*** Data ***

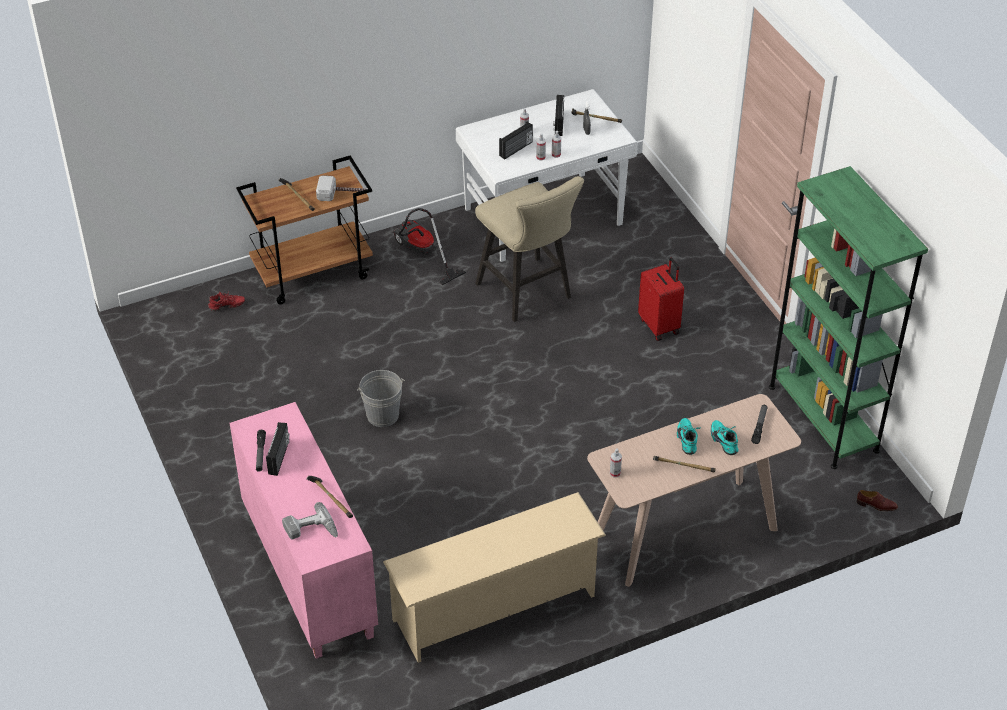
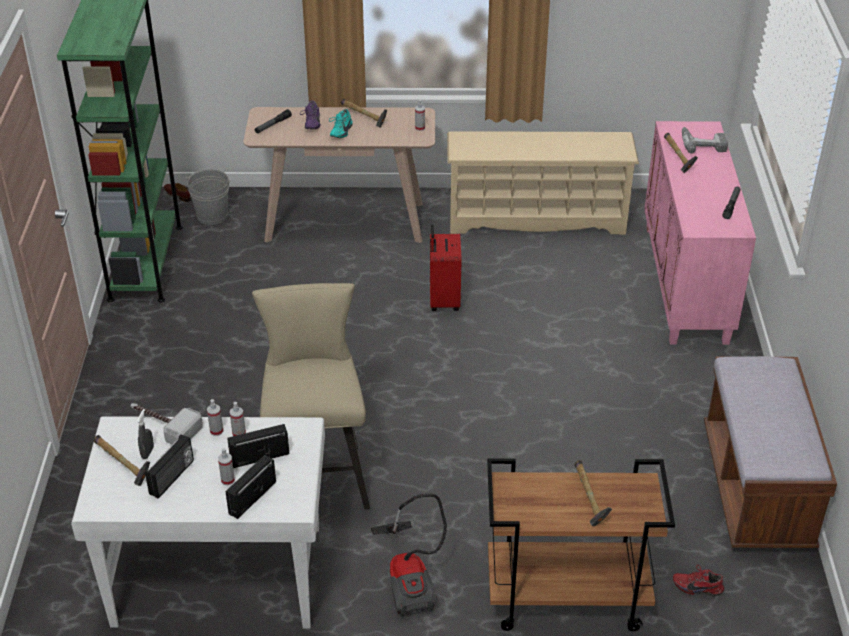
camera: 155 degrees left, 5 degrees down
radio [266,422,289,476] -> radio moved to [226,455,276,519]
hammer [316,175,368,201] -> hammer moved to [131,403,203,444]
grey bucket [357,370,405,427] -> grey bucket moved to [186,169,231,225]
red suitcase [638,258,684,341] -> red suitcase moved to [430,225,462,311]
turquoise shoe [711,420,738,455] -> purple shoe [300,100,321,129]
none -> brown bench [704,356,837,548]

*** End of Data ***
*** Data ***

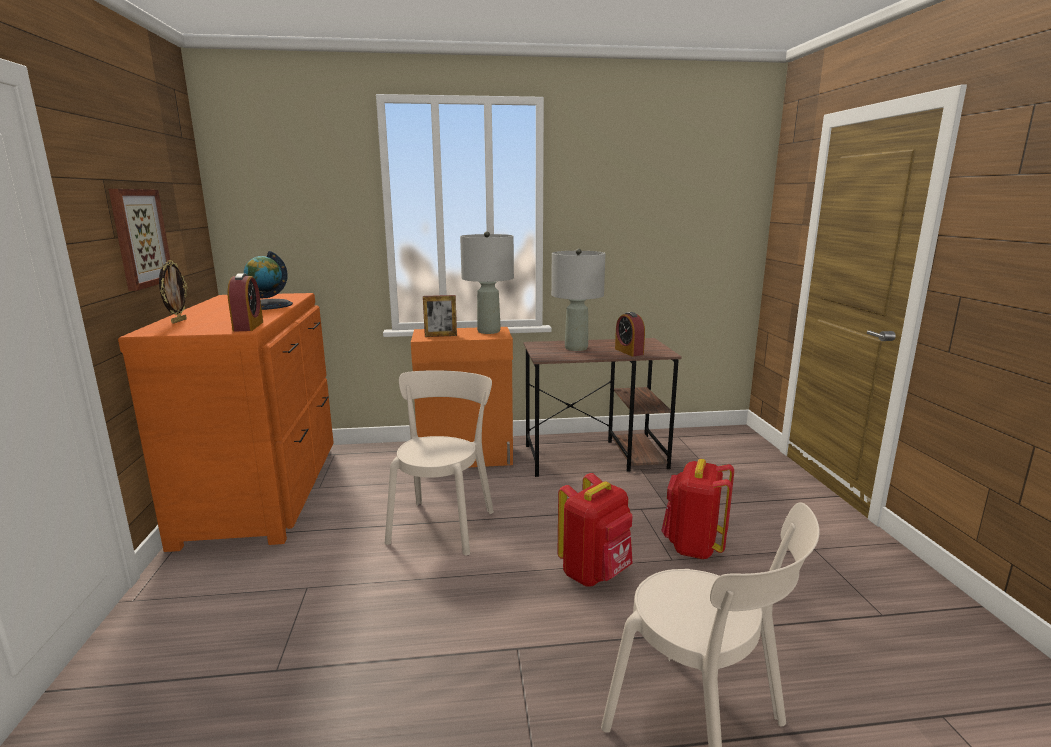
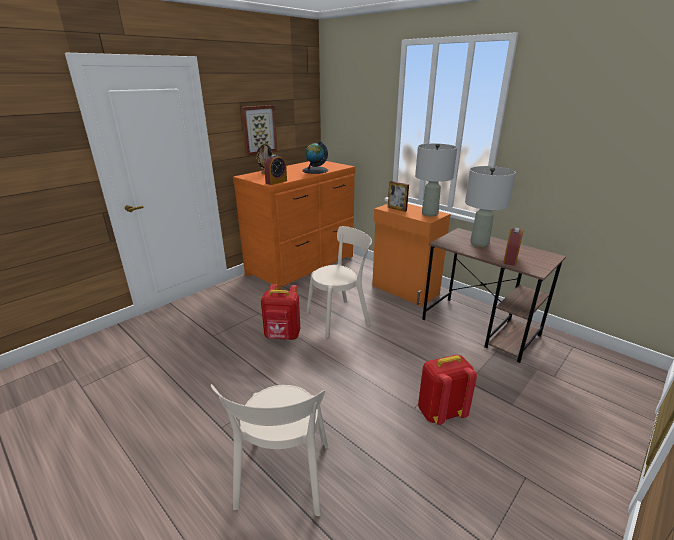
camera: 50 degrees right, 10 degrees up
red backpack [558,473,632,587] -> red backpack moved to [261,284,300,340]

*** End of Data ***

Task to complete: Where a line above holds the string "degrees", show that line.

Solved problem:
camera: 155 degrees left, 5 degrees down
camera: 50 degrees right, 10 degrees up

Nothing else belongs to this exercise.